A) Assigning a SNP to a chromosome

For each unpositioned SNP with MAF >0.01:

1.
r ² was estimated with all mapped SNPs.
2.
From these estimates of r ², two parameters were computed with respect to each chromosome, namely:
a.
maximum r ² (r ² _max, as an indicator of the strength of LD)
b.
number of mapped SNPs with r ² > 0.1 (n _0.1, as an indicator of the number of mapped SNPs in LD with the unpositioned SNP)
3.
Chromosomes were then ranked according to r ² _maxand n _0.1, in the latter case after excluding chromosomes for which n _0.1<3. A chromosome with top ranking for both parameters was identified as the candidate chromosome for that unpositioned SNP.

After trialling the above threshold combinations, SNP with MAF ≤ 0.05 required an additional check to improve accuracy of placement. In addition to the above strategy (steps 1-3), the chromosome with next highest r²_maxwas identified. If the r²_maxof the second chromosome exceed 2/3 r²_maxof the candidate chromosome, the SNP was not assigned to any chromosome. This improved the accuracy of assignment from 92.1% to 98.9% (Additional file 1). SNPs which didn't meet these criteria were left unpositioned.

B) Estimating position within an assigned chromosome

For each unpositioned SNP that could be assigned to a chromosome, its location on that chromosome was allocated the same position as that of the mapped SNP with which the unpositioned SNP has r²_max.

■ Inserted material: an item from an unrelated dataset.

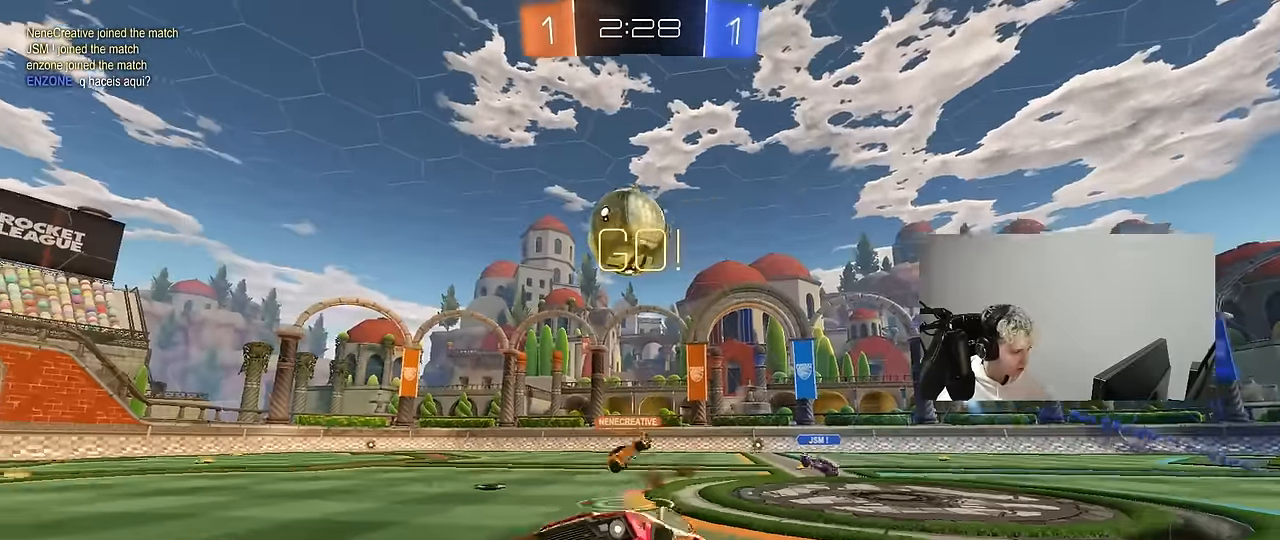
{"keys": ["d", "w"], "mouse": [], "mouse_move": "still", "events": [[17, "d", "down"]]}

The above LODE procedure was first tested for its ability to determine the location of SNPs whose location was actually known. Three test sets involved determining the location of a total of 1,500 "masked" SNPs (50 from each of the 29 autosomes and the X chromosome, randomly selected from SNPs with known positions). Each set comprised SNPs with a different MAF class, namely 0.001<MAF ≤ 0.01 (300 SNPs, 10 from each chromosome); 0.01<MAF ≤ 0.05 (300 SNPs, 10 from each chromosome); >0.05 (900 SNPs, 30 from each chromosome). The extent to which the procedure was successful was assessed in terms of "efficiency" (the percentage of "masked" SNPs that were assigned a location), "accuracy" (the percentage of "masked" SNPs that were assigned to the correct chromosome), and "precision" (the difference in physical distance between the known position and the assigned position). After testing the LODE procedure with the above test sets, the same procedure was applied to unpositioned bovine SNPs.

Comparative position on human genome

To provide further evidence of the utility of the LODE procedure, we used a comparative mapping approach to confirm the genome location of unpositioned bovine SNPs against the human genome assembly hg18, since this represents the most complete mammalian genome to date. This approach was considered helpful since the location of the unpositioned SNPs could not be validated on Btau4.0 directly.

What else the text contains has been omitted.